Da die Häuser in der Umgebung, mit Ausnahme der Industriebauten, Ziegeldächer haben, wäre es wünschenswert, bei den Neubauten auf Terrassendächer zu verzichten. Da im Vorschlag eine maximale Traufenhöhe von 11 Metern und eine Firsthöhe von 16 Metern angegeben ist, kann dies als ein Hinweis in diese Richtung interpretiert werden.
Aus der veröffentlichten Zeichnung und den Kennzahlen der Nutzung des Grundstücks (CUT und POT) kann man darauf schließen, dass bei der vorliegenden Planung eine maximale Rentabilität erzielt werden soll. Wenn wir uns die Viertel in Hermannstadt ansehen, die Ende des 19. Jahrhunderts und bis zum Beginn des 1. Weltkriegs, in der sogenannten Gründerzeit, gebaut wurden, so fällt bei den Prinzipien, nach denen damals gebaut wurde, eine gewisse Monumentalität und Großzügigkeit auf, die auch die Gestaltung der Grünflächen umfasst. Wir denken hier an städtebauliche Ensembles wie die Friedenfelsstraße (C. Noica), Josephgasse (I. Rațiu), Schewisgasse (Bdul. Victoriei), Hochmeisterstraße u. a. Es wäre wünschenswert, wenn bei der Fortführung der hier vorgestellten Planung auf eine so intensive Nutzung des Grundstücks verzichtet und etwas von der erwähnten Großzügigkeit der Gründerzeit in dieses Vorhaben einfließen würde.
Es ist sicher nur bedingt erlaubt, eine Stadt als einen Organismus zu bezeichnen, doch hat diese verschiedene Eigenschaften, die Organismen eigen sind: eine ständige Entwicklung und Erneuerung, die Anpassung an die sich verändernden wirtschaftlichen, sozialen und kulturellen Gegebenheiten, die dynamische Optimierung der einzelnen städtischen Funktionen und auch das Abwerfen von Ballast. Der Städtebauer hat die Aufgabe, die vielfältigen Funktionen der Stadt zu harmonisieren, ein möglichst angenehmes Klima für die Bewohner zu schaffen und darüber hinaus zu versuchen, die in Jahrhunderten gewachsene Persönlichkeit der Stadt zu bewahren. Um das zu erreichen, muss u. a. die Möglichkeit bestehen, auf dem gesamten Areal der Stadt zu bauen oder bauliche Veränderungen vornehmen zu können.
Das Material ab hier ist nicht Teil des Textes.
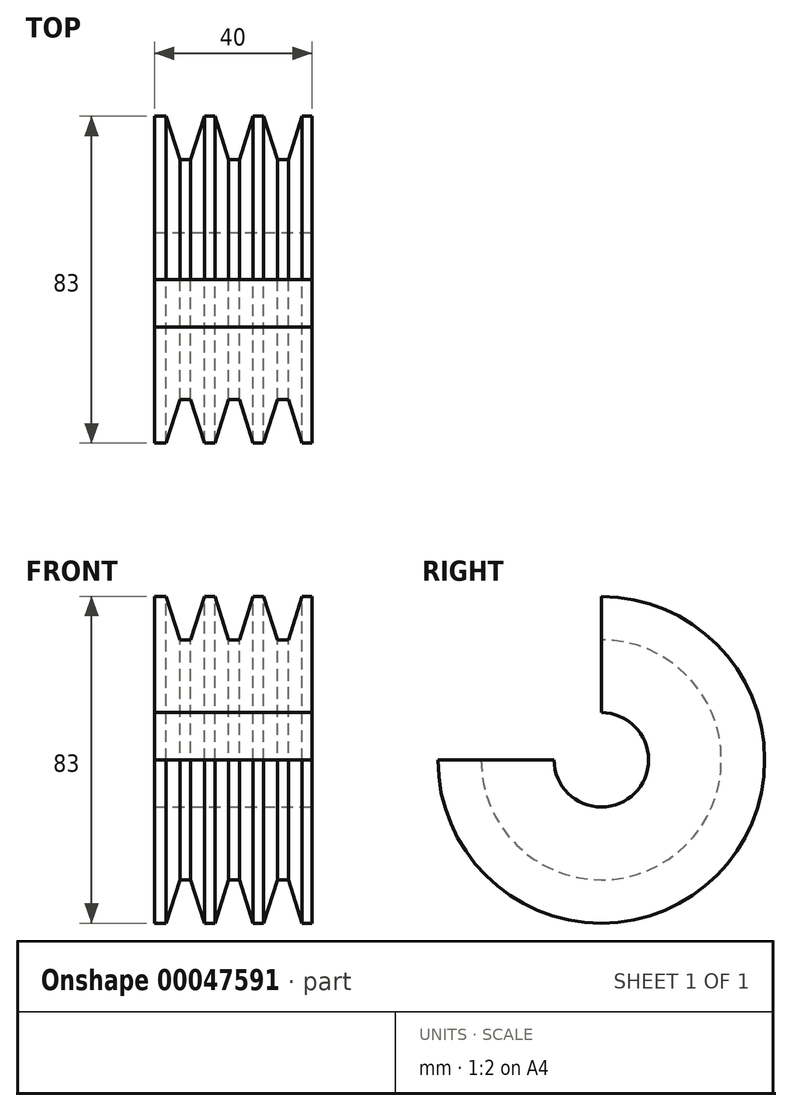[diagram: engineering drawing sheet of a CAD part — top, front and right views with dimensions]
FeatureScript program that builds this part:
annotation { "Feature Type Name" : "Feature", "Feature Type Description" : "" }
export const myFeature = defineFeature(function(context is Context, id is Id, definition is map)
    precondition{}
    {
        {
            var Q0;
            Q0=qCreatedBy(makeId("Front.planeOp"),FACE);
            var sketch = newSketch(context, id + "F0", { "sketchPlane" : qUnion([Q0])});
            skLineSegment(sketch, "E0", {"start": v(60.58, 35.91) * mm, "end": v(63.28, 35.91) * mm});
            skLineSegment(sketch, "E1", {"start": v(72.98, 35.91) * mm, "end": v(75.68, 35.91) * mm});
            skLineSegment(sketch, "E2", {"start": v(63.28, 35.91) * mm, "end": v(66.75, 24.91) * mm});
            skLineSegment(sketch, "E3", {"start": v(66.75, 24.91) * mm, "end": v(69.52, 24.91) * mm});
            skLineSegment(sketch, "E4", {"start": v(69.52, 24.91) * mm, "end": v(72.98, 35.91) * mm});
            skLineSegment(sketch, "E5", {"start": v(57.12, 24.91) * mm, "end": v(60.58, 35.91) * mm});
            skLineSegment(sketch, "E6", {"start": v(87.93, 35.91) * mm, "end": v(87.93, -5.59) * mm});
            skLineSegment(sketch, "E7", {"start": v(87.93, -5.59) * mm, "end": v(47.93, -5.59) * mm});
            skLineSegment(sketch, "E8", {"start": v(87.93, 6.41) * mm, "end": v(47.93, 6.41) * mm});
            skLineSegment(sketch, "E9", {"start": v(50.88, 35.91) * mm, "end": v(54.35, 24.91) * mm});
            skLineSegment(sketch, "E10", {"start": v(47.93, 9.71) * mm, "end": v(87.93, 9.71) * mm});
            skLineSegment(sketch, "E11", {"start": v(47.93, 35.91) * mm, "end": v(50.88, 35.91) * mm});
            skLineSegment(sketch, "E12", {"start": v(47.93, -5.59) * mm, "end": v(47.93, 35.91) * mm});
            skLineSegment(sketch, "E13", {"start": v(54.35, 24.91) * mm, "end": v(57.12, 24.91) * mm});
            skLineSegment(sketch, "E14", {"start": v(75.68, 35.91) * mm, "end": v(79.15, 24.91) * mm});
            skLineSegment(sketch, "E15", {"start": v(79.15, 24.91) * mm, "end": v(81.92, 24.91) * mm});
            skLineSegment(sketch, "E16", {"start": v(81.92, 24.91) * mm, "end": v(85.38, 35.91) * mm});
            skLineSegment(sketch, "E17.trimOffspring", {"start": v(85.38, 35.91) * mm, "end": v(87.93, 35.91) * mm});
            skSolve(sketch);
        }
        {
            var Q0;
            Q0=makeQuery(id+"F0.imprint","IMPRINT",FACE,{"disambiguationData":[TD([[makeQuery(id+"F0.imprint","IMPRINT",EDGE,{"derivedFrom":sQuery(id+"F0.wireOp",EDGE,"E0")}),-1.0]])]});
            var Q1;
            {var subQ2=sQuery(id+"F0.wireOp",EDGE,"E8");Q1=makeQuery(id+"F0.imprint","IMPRINT",FACE,{"disambiguationData":[TD([[makeQuery(id+"F0.imprint","IMPRINT",EDGE,{"derivedFrom":subQ2}),-1.0]])]});}
            var Q2;
            Q2=sQuery(id+"F0.wireOp",EDGE,"E7");
            revolve(context, id + "F1", {"entities" : qUnion([Q0, Q1]), "axis" : qUnion([Q2]), "revolveType" : RevolveType.ONE_DIRECTION, "angle" : 270 * degree});
        }
    });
Dabei ist es unerlässlich, Grundsätze und Prinzipien zu beachten, die durch städtebauliche Normen, die geschichtliche Entwicklung der Stadt, durch Anstand und guten Geschmack gegeben sind.
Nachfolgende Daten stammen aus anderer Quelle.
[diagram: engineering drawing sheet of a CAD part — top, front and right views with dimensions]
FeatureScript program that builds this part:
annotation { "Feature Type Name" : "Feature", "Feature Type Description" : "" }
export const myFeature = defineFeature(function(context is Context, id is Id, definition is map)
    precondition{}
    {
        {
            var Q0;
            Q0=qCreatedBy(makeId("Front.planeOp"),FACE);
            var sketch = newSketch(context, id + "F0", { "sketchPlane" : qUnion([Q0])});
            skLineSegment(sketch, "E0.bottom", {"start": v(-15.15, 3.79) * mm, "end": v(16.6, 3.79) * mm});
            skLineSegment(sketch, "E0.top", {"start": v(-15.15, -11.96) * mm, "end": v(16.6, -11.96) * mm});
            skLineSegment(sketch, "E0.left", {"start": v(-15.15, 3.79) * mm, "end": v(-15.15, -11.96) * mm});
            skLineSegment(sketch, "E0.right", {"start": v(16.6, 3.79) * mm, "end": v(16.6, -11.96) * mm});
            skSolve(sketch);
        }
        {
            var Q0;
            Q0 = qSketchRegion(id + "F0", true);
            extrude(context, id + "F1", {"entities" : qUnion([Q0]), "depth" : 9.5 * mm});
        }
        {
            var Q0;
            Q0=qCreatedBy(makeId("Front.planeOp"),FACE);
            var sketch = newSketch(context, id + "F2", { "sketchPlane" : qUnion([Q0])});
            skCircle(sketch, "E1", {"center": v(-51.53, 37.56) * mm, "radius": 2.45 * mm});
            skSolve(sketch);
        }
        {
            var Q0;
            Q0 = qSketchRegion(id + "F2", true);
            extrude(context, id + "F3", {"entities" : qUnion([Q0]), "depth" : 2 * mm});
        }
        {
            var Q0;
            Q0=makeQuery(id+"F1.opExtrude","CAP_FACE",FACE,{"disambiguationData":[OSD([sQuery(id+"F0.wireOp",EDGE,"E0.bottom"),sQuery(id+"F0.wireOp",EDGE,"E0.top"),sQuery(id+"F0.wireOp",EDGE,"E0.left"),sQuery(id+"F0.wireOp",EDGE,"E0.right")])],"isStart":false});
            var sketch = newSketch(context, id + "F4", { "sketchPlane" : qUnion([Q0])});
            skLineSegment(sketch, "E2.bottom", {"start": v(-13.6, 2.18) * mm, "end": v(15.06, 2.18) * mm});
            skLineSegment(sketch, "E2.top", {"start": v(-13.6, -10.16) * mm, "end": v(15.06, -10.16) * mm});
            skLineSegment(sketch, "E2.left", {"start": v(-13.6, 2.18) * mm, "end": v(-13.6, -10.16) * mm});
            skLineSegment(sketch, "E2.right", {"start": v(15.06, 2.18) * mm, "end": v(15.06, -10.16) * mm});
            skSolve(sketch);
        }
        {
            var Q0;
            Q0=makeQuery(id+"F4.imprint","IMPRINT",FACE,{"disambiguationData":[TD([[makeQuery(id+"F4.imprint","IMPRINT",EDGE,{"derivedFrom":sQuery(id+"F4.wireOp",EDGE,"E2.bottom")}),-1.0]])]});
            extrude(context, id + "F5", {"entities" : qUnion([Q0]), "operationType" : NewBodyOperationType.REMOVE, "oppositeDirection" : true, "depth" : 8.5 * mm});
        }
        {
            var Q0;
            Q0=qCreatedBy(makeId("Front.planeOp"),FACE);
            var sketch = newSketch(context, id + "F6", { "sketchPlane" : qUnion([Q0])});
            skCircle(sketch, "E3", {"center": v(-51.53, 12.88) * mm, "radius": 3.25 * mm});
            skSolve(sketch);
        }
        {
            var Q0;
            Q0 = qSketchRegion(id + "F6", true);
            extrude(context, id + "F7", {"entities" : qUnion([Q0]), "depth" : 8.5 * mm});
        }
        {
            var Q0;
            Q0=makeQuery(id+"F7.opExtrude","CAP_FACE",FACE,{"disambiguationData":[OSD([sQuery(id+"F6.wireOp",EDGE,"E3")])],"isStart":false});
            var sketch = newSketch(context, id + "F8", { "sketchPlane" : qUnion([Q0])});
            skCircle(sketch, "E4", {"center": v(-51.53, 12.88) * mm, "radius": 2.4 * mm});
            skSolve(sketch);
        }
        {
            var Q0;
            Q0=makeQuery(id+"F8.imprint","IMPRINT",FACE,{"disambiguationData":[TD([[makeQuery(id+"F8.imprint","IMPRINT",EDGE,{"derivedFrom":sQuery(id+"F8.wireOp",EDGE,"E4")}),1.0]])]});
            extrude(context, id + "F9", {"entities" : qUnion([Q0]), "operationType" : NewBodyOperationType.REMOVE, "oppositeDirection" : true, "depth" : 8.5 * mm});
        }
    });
Wenn wir unter diesen Gesichtspunkten die beiden Studien betrachten, die das Rathaus zur öffentlichen Diskussion gestellt hat, so muss festgehalten werden, dass das Vorhaben, auf Freiflächen in der Altstadt zwischen den Häuserzeilen der Brukenthal- (Xenopol) und Fleischergasse (Mitropoliei) neue Häuser zu bauen, grundsätzlich inakzeptabel ist und abgelehnt werden muss, während das zweite Projekt in der str. Neculuță, ein Vorhaben ist, das sich, aus meiner Sicht, bei Einhaltung entsprechender Qualitätskriterien, problemlos in die städtebauliche Entwicklung Hermannstadts einfügen lässt.